Oh says the scope of Opera represents his attempt to capture “many things about life — political conflicts or war or racism or religious conflicts or natural disasters.” He describes the severed-head sequence, in which characters are either imprisoned or killed by a guillotine, as an attempt to comment on how people can be “brainwashed” into hating one another. “Those really stand [for] all kinds of discrimination that exist in our human society,” he says.

It took four years to make Opera, with the first few months devoted to “building the world,” a process Oh likens to the task of making “an analog clock” that wouldn’t work unless all the various gears are properly synchronized. Once he had mapped out his world, Oh enlisted friends and colleagues to animate 24 individual sections, which were then effectively composited into its final whole.

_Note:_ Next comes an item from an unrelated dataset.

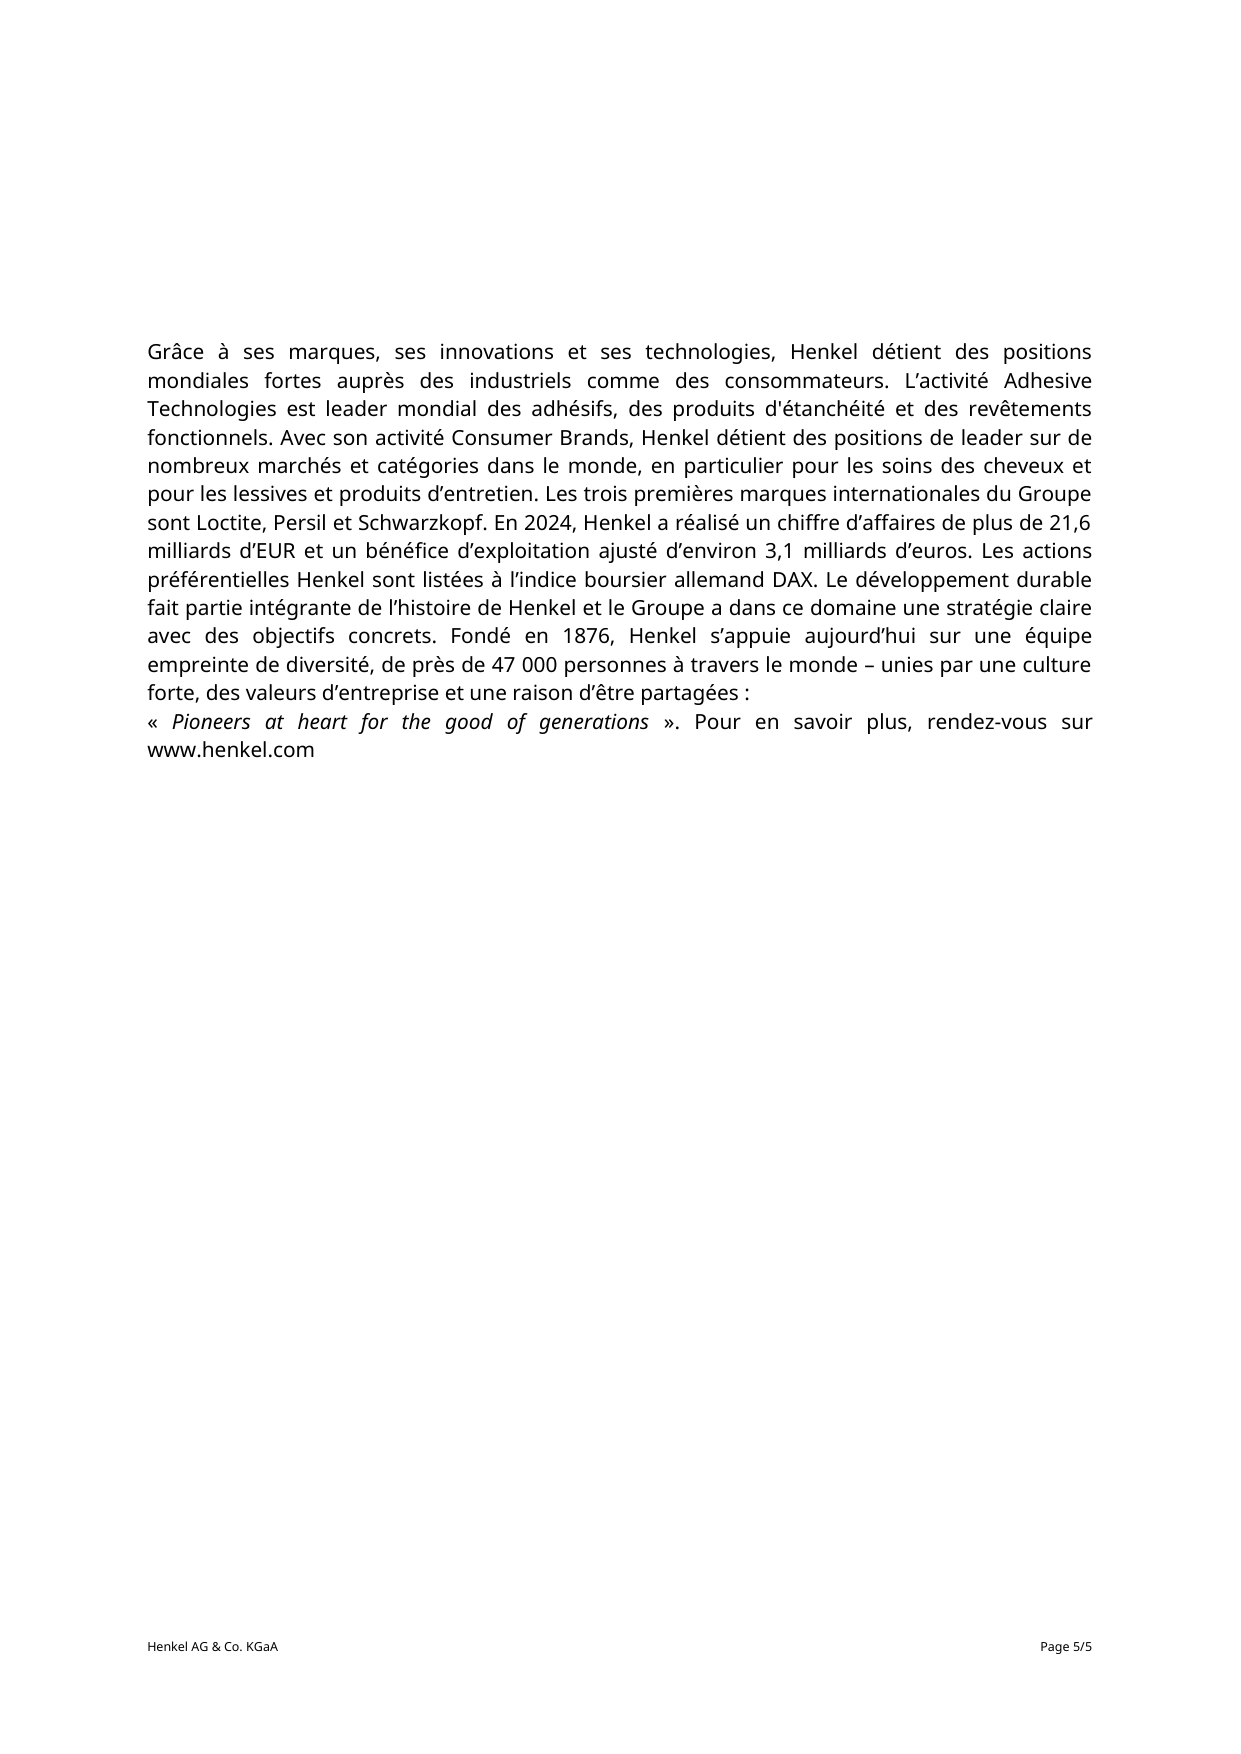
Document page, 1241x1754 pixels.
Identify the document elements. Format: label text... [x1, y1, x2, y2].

Oh says there are essentially two ways to view Opera. As an art installation, the idea is that the viewer can “walk into this physical space, there’s Opera projected on the wall, and it just loops. And then you just get to walk around and get closer to it, observe and watch a couple of times. And the other way is a cinematic experience.” (ShortsTV is now showing all of this year’s Oscar-nominated shorts, including Opera, nationwide in select theaters and virtual cinemas. Meanwhile, various installations of Oh’s short are in the planning stages.)
He adds: “The purpose and the goal is to give the audience a full freedom where to look and where to focus and create their own story in the piece.”